EXERCISE: Locate the word "Agency" in the material, then show every line that holds it.

DATASET CONTENT:

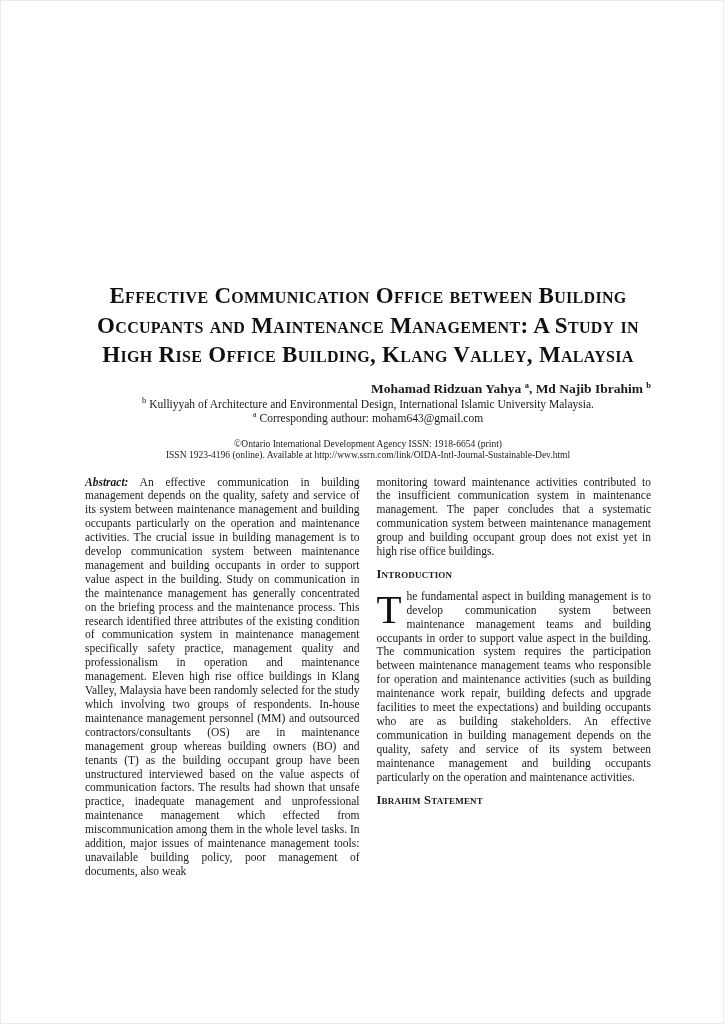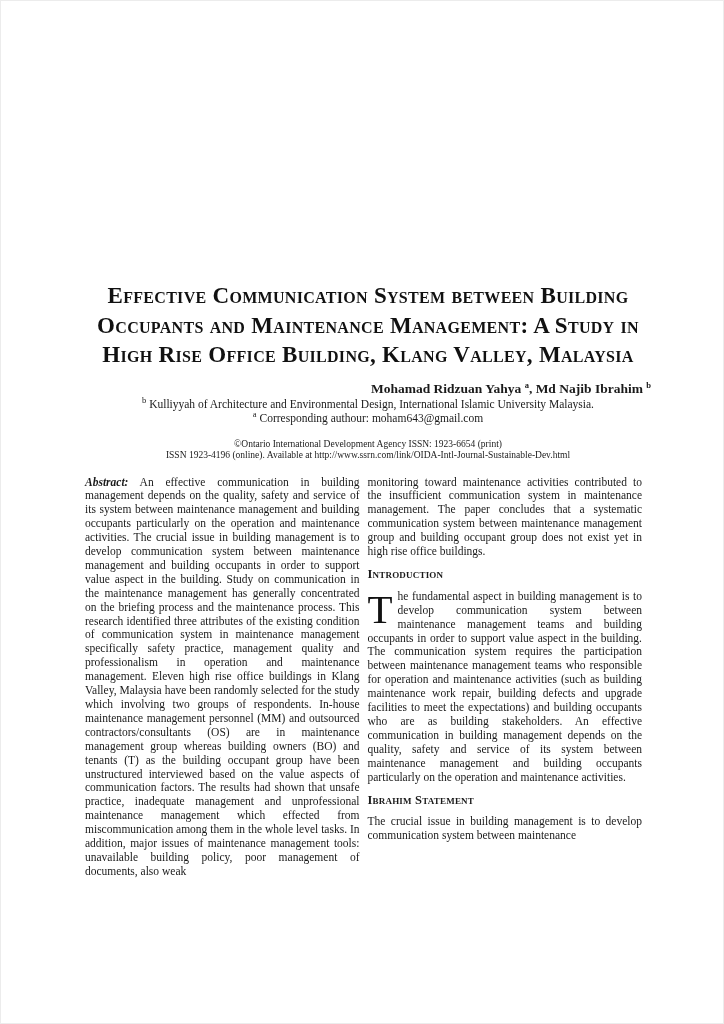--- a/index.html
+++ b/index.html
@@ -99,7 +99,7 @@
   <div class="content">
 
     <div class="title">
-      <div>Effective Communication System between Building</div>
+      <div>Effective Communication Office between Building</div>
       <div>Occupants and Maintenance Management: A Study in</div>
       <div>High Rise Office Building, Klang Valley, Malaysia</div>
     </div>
* * *
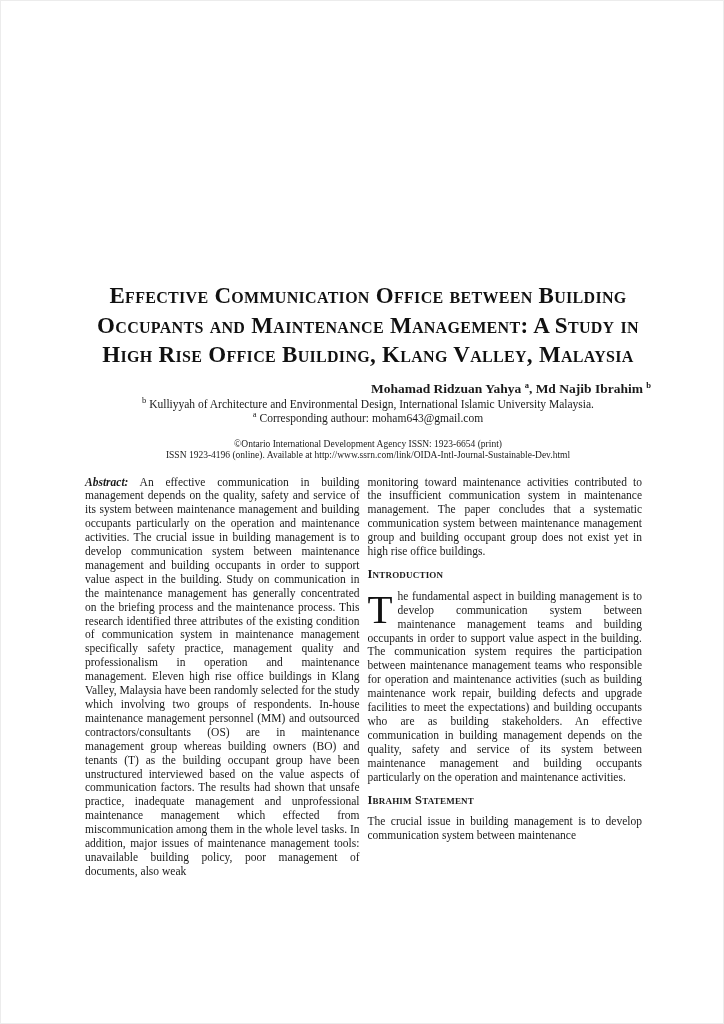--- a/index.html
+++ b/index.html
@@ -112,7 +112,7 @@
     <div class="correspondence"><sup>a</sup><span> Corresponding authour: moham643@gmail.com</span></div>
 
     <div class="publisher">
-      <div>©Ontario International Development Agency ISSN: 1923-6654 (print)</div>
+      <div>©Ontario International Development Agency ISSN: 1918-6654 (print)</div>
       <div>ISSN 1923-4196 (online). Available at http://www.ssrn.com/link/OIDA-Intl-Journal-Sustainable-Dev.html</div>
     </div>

EXERCISE RESPONSE:
-      <div>©Ontario International Development Agency ISSN: 1923-6654 (print)</div>
+      <div>©Ontario International Development Agency ISSN: 1918-6654 (print)</div>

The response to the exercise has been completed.